The most interesting part is the computer vision and AI layer.

I wrote OCR scripts that sampled frames from the video, cropped the scoreboard area, read the game clock from the broadcast overlay, and wrote those values out to CSV. I tried leaning on language-model-style OCR first, but it was not good enough for this job. The clock was too small, too inconsistent, and too easy to read wrong. I needed something more literal and repeatable, so I went lower-level with OpenCV and Tesseract. Then I used jumps in game time to infer likely clip boundaries inside a longer recording. That let the system cut full games into candidate highlights without a human dragging a scrubber around for hours.

I also built a semantic search workflow on top of subtitle chunks. The system embedded transcript text so an operator could search for a moment by meaning, not just by exact words. If somebody wanted late-game threes or a certain kind of scoring sequence, the system could pull back likely matches from transcript embeddings, preview them, and save them out as clips.
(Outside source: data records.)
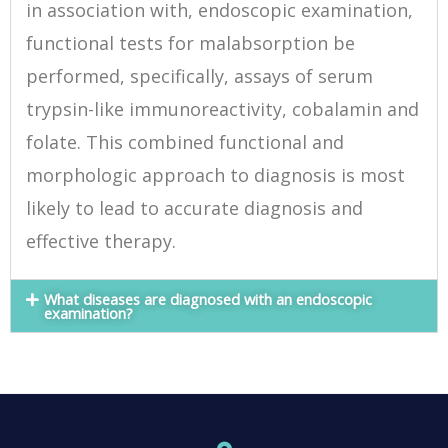
in association with, endoscopic examination,
functional tests for malabsorption be
performed, specifically, assays of serum
trypsin-like immunoreactivity, cobalamin and
folate. This combined functional and
morphologic approach to diagnosis is most
likely to lead to accurate diagnosis and
effective therapy.
What diseases are diagnosed with an endoscopic
examination?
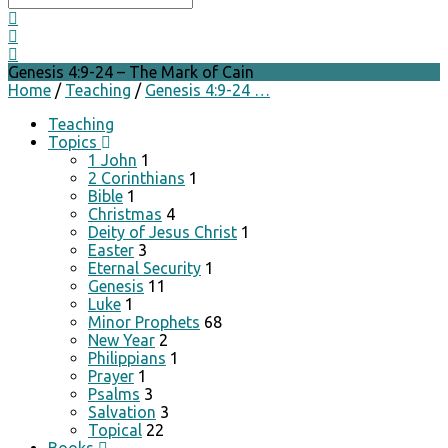
Genesis 4:9-24 – The Mark of Cain
Home
/
Teaching
/
Genesis 4:9-24 …
Teaching
Topics
1 John
1
2 Corinthians
1
Bible
1
Christmas
4
Deity of Jesus Christ
1
Easter
3
Eternal Security
1
Genesis
11
Luke
1
Minor Prophets
68
New Year
2
Philippians
1
Prayer
1
Psalms
3
Salvation
3
Topical
22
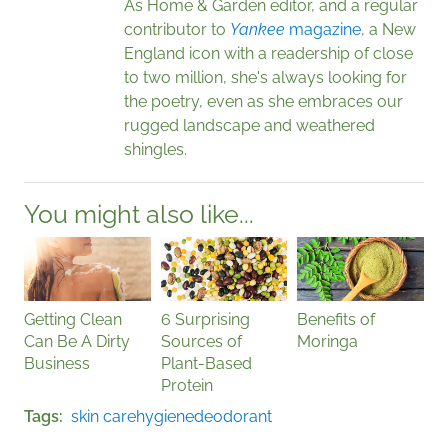
As Home & Garden editor, and a regular
contributor to
Yankee
magazine
, a New
England icon with a readership of close
to two million, she's always looking for
the poetry, even as she embraces our
rugged landscape and weathered
shingles.
You might also like...
Getting Clean
6 Surprising
Benefits of
Can Be A Dirty
Sources of
Moringa
Business
Plant-Based
Protein
Tags
skin care
hygiene
deodorant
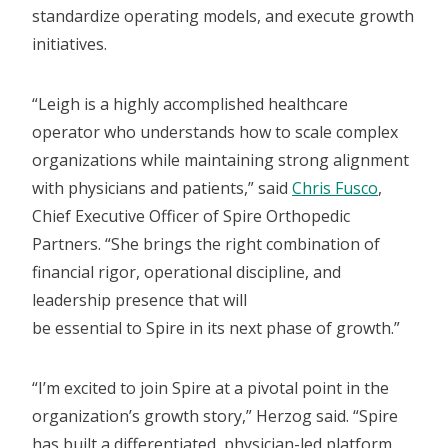
standardize operating models, and execute growth
initiatives.
“Leigh is a highly accomplished healthcare
operator who understands how to scale complex
organizations while maintaining strong alignment
with physicians and patients,” said
Chris Fusco
,
Chief Executive Officer of Spire Orthopedic
Partners. “She brings the right combination of
financial rigor, operational discipline, and
leadership presence that will
be essential to Spire in its next phase of growth.”
“I’m excited to join Spire at a pivotal point in the
organization’s growth story,” Herzog said. “Spire
has built a differentiated, physician-led platform,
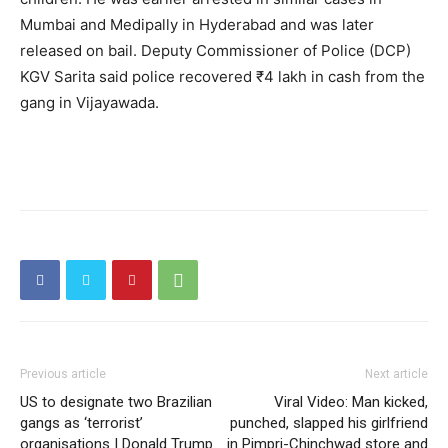
Mumbai and Medipally in Hyderabad and was later
released on bail. Deputy Commissioner of Police (DCP)
KGV Sarita said police recovered ₹4 lakh in cash from the
gang in Vijayawada.
Previous article
Next article
US to designate two Brazilian
Viral Video: Man kicked,
gangs as ‘terrorist’
punched, slapped his girlfriend
organisations | Donald Trump
in Pimpri-Chinchwad store and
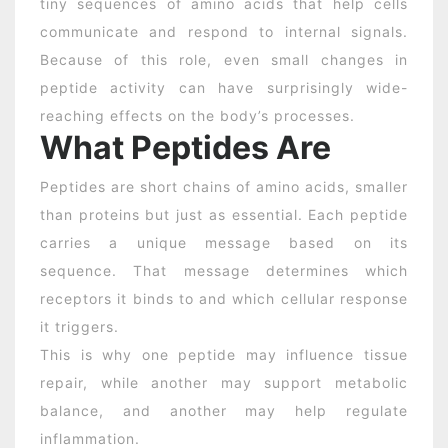
tiny sequences of amino acids that help cells
communicate and respond to internal signals.
Because of this role, even small changes in
peptide activity can have surprisingly wide-
reaching effects on the body’s processes.
What Peptides Are
Peptides are short chains of amino acids, smaller
than proteins but just as essential. Each peptide
carries a unique message based on its
sequence. That message determines which
receptors it binds to and which cellular response
it triggers.
This is why one peptide may influence tissue
repair, while another may support metabolic
balance, and another may help regulate
inflammation.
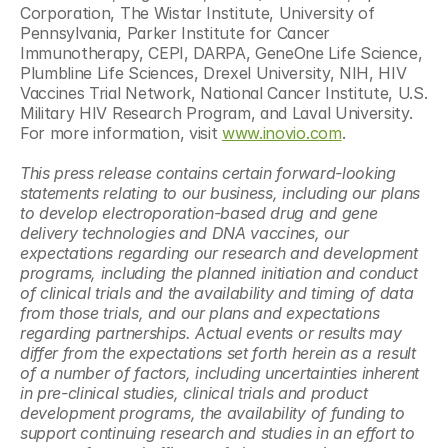
Corporation, The Wistar Institute, University of 
Pennsylvania, Parker Institute for Cancer 
Immunotherapy, CEPI, DARPA, GeneOne Life Science, 
Plumbline Life Sciences, Drexel University, NIH, HIV 
Vaccines Trial Network, National Cancer Institute, U.S. 
Military HIV Research Program, and Laval University. 
For more information, visit 
www.inovio.com
.
This press release contains certain forward-looking 
statements relating to our business, including our plans 
to develop electroporation-based drug and gene 
delivery technologies and DNA vaccines, our 
expectations regarding our research and development 
programs, including the planned initiation and conduct 
of clinical trials and the availability and timing of data 
from those trials, and our plans and expectations 
regarding partnerships. Actual events or results may 
differ from the expectations set forth herein as a result 
of a number of factors, including uncertainties inherent 
in pre-clinical studies, clinical trials and product 
development programs, the availability of funding to 
support continuing research and studies in an effort to 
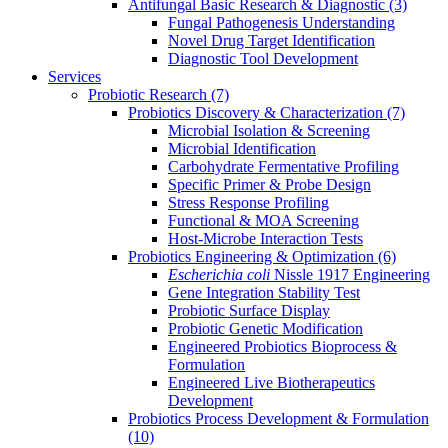
Antifungal Basic Research & Diagnostic
(3)
Fungal Pathogenesis Understanding
Novel Drug Target Identification
Diagnostic Tool Development
Services
Probiotic Research
(7)
Probiotics Discovery & Characterization
(7)
Microbial Isolation & Screening
Microbial Identification
Carbohydrate Fermentative Profiling
Specific Primer & Probe Design
Stress Response Profiling
Functional & MOA Screening
Host-Microbe Interaction Tests
Probiotics Engineering & Optimization
(6)
Escherichia coli
Nissle 1917 Engineering
Gene Integration Stability Test
Probiotic Surface Display
Probiotic Genetic Modification
Engineered Probiotics Bioprocess &
Formulation
Engineered Live Biotherapeutics
Development
Probiotics Process Development & Formulation
(10)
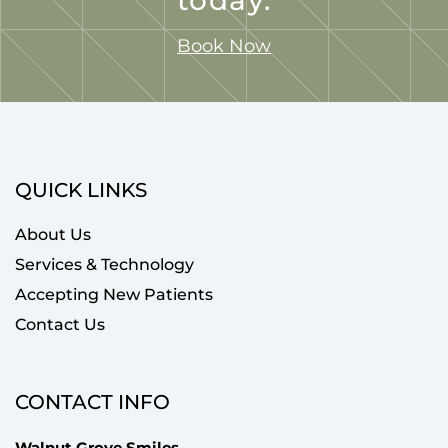
Book Now
QUICK LINKS
About Us
Services & Technology
Accepting New Patients
Contact Us
CONTACT INFO
Walnut Grove Smiles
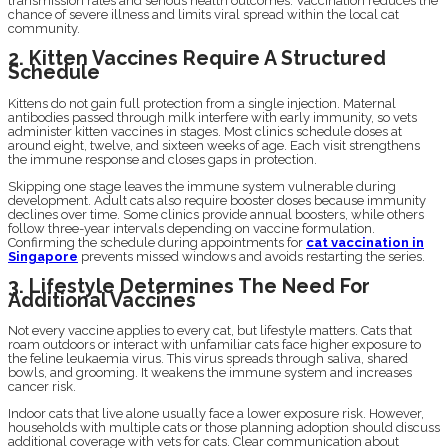
transmission rates and serious health outcomes. Vaccination reduces the
chance of severe illness and limits viral spread within the local cat
community.
2. Kitten Vaccines Require A Structured
Schedule
Kittens do not gain full protection from a single injection. Maternal
antibodies passed through milk interfere with early immunity, so vets
administer kitten vaccines in stages. Most clinics schedule doses at
around eight, twelve, and sixteen weeks of age. Each visit strengthens
the immune response and closes gaps in protection.
Skipping one stage leaves the immune system vulnerable during
development. Adult cats also require booster doses because immunity
declines over time. Some clinics provide annual boosters, while others
follow three-year intervals depending on vaccine formulation.
Confirming the schedule during appointments for
cat vaccination in
Singapore
prevents missed windows and avoids restarting the series.
3. Lifestyle Determines The Need For
Additional Vaccines
Not every vaccine applies to every cat, but lifestyle matters. Cats that
roam outdoors or interact with unfamiliar cats face higher exposure to
the feline leukaemia virus. This virus spreads through saliva, shared
bowls, and grooming. It weakens the immune system and increases
cancer risk.
Indoor cats that live alone usually face a lower exposure risk. However,
households with multiple cats or those planning adoption should discuss
additional coverage with vets for cats. Clear communication about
Then there is the vision work around metadata. I sampled frames from highlight videos, passed them into a multimodal model with roster context, generated a narrative description of the play, and tried to map that back to the most likely player and play type. That is still early, but it feels like the right direction. I want the system to recover more than clip boundaries. I want it to say what happened, who did it, and how much of that can be pulled out automatically.

I also tested better transcription against local highlight audio and passed player-name context into the transcription flow. Sports transcripts get messy fast. If names are wrong, search gets worse, labels get worse, and the whole system gets noisier.

The core workflow looked like this:

Operator adds a recorded game stream
-> system processes the video and generates subtitle tracks
-> OCR reads the game clock from sampled frames
-> clip boundaries are inferred from game-time jumps
-> transcript chunks are embedded for semantic retrieval
-> operator searches for moments in plain English and saves good matches as highlights
-> highlights are indexed and published to the mobile app
-> fans browse, search, react to, and download clips

Outcome

At this point, this is a real working stack for sports highlight extraction and distribution.

It has long-form ingest, subtitle generation, transcript embeddings, semantic clip search, OCR-based clip segmentation, vision-based play analysis experiments, internal curation tools, and a mobile app on top.

The part I like most is that the AI work is attached to a real operations problem. It helps cut video faster, search moments better, and push raw footage closer to a real highlight product. And this is clearly going to matter for a lot more than sports over the next decade.